*** Information shown
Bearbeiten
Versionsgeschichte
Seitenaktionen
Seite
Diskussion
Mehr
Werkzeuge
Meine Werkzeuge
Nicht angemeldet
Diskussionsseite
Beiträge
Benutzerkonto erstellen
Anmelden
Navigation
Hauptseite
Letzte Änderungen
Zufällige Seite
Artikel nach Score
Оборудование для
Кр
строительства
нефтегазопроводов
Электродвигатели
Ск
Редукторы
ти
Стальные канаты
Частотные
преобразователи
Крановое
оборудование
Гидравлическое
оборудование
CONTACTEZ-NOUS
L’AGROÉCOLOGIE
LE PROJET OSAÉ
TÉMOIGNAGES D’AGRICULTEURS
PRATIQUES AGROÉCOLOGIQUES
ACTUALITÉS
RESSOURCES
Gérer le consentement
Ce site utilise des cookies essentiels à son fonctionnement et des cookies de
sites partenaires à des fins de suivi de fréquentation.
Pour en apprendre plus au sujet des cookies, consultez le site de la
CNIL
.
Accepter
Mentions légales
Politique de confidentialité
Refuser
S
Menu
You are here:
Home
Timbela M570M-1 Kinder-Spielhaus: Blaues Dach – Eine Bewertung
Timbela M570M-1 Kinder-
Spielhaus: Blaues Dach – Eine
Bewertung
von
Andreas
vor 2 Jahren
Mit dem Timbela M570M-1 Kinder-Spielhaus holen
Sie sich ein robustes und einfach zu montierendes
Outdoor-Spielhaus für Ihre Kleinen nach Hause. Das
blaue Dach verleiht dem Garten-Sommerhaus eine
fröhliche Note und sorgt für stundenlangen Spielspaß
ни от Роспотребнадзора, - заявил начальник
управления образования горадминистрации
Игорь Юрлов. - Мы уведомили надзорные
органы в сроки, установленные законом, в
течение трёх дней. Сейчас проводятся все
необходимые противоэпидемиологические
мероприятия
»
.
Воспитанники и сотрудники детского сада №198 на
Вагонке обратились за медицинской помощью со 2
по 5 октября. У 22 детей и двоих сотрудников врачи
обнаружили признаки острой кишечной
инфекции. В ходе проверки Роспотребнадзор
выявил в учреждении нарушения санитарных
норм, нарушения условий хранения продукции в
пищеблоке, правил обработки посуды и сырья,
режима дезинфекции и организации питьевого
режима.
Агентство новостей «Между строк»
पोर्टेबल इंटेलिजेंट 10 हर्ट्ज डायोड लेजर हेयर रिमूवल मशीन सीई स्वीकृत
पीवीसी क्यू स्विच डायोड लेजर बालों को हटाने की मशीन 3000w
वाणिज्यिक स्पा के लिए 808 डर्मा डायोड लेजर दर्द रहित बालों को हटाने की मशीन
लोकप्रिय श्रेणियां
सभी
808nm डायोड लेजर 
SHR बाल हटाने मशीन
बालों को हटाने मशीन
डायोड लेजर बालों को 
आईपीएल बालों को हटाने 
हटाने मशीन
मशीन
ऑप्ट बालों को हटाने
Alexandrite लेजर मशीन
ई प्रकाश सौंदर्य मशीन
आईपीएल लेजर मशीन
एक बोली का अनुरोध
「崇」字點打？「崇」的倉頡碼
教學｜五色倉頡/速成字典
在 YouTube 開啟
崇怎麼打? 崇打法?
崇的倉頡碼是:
******
#### [What needs to be done]
Every line above that carries the string "nach" should be copied.

#### [Solution to this exercise]
Artikel nach Score
Outdoor-Spielhaus für Ihre Kleinen nach Hause. Das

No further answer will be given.